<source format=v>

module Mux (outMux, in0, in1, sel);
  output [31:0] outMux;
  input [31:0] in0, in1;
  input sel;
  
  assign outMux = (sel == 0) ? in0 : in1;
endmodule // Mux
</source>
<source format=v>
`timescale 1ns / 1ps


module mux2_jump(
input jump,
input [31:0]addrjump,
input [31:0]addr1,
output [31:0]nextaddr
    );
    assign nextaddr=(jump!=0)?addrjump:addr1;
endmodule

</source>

* * *

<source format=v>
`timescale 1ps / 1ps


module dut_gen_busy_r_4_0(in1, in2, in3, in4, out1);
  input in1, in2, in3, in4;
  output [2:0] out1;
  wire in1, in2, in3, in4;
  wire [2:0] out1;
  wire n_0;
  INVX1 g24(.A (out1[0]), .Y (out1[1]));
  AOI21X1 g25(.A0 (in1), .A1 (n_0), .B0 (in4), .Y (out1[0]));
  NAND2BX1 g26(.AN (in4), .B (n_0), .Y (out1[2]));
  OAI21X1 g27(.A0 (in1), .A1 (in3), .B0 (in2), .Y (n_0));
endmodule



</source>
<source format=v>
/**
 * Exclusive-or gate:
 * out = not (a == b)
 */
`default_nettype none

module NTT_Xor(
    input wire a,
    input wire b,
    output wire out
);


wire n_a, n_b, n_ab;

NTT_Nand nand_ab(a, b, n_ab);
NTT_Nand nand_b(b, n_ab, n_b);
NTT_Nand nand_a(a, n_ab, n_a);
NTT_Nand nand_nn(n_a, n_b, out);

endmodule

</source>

...

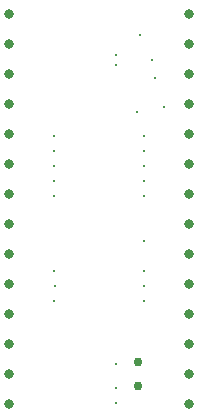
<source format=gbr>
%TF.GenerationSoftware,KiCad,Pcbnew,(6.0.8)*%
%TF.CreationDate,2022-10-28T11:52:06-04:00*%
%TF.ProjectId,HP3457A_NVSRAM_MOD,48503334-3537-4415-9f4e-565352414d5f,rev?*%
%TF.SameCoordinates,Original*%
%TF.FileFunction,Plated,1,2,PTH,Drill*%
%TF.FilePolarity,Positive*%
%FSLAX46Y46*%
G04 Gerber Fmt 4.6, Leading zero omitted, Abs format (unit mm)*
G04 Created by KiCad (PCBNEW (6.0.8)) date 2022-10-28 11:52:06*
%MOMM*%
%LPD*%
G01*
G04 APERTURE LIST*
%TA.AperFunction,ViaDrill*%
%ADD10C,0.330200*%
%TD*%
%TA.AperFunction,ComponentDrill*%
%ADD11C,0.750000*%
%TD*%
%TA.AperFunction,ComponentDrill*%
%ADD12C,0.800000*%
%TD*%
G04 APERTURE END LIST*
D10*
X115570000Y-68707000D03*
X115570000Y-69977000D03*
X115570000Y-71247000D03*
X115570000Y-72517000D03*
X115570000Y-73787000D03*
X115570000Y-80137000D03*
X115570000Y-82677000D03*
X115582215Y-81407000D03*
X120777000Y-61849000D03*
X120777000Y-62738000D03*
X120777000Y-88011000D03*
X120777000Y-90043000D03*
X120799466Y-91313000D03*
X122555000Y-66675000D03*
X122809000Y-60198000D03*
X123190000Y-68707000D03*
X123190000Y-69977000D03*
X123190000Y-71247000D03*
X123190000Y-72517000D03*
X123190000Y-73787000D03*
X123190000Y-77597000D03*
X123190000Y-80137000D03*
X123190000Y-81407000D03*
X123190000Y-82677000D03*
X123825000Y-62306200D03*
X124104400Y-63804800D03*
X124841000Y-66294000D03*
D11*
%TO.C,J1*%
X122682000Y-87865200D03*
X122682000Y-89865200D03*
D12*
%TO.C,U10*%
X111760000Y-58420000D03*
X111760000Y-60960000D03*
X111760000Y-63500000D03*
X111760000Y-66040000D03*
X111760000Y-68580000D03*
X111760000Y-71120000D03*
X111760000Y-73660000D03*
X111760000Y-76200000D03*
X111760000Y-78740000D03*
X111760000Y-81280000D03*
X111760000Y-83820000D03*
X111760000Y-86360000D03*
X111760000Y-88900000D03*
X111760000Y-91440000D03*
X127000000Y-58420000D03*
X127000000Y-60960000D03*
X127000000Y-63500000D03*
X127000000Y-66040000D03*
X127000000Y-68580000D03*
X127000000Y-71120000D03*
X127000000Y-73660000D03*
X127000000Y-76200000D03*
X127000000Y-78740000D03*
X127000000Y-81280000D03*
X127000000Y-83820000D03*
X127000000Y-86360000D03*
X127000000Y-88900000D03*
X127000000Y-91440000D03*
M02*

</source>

• [WHAT YOU NEED TO DO]: Your task is to transcribe, with no changes, only the lines of the listing above that lie between the line holding "X115570000Y-68707000D03*" and the line holding "X122555000Y-66675000D03*", inclusive.

• [WRITTEN SOLUTION]:
X115570000Y-68707000D03*
X115570000Y-69977000D03*
X115570000Y-71247000D03*
X115570000Y-72517000D03*
X115570000Y-73787000D03*
X115570000Y-80137000D03*
X115570000Y-82677000D03*
X115582215Y-81407000D03*
X120777000Y-61849000D03*
X120777000Y-62738000D03*
X120777000Y-88011000D03*
X120777000Y-90043000D03*
X120799466Y-91313000D03*
X122555000Y-66675000D03*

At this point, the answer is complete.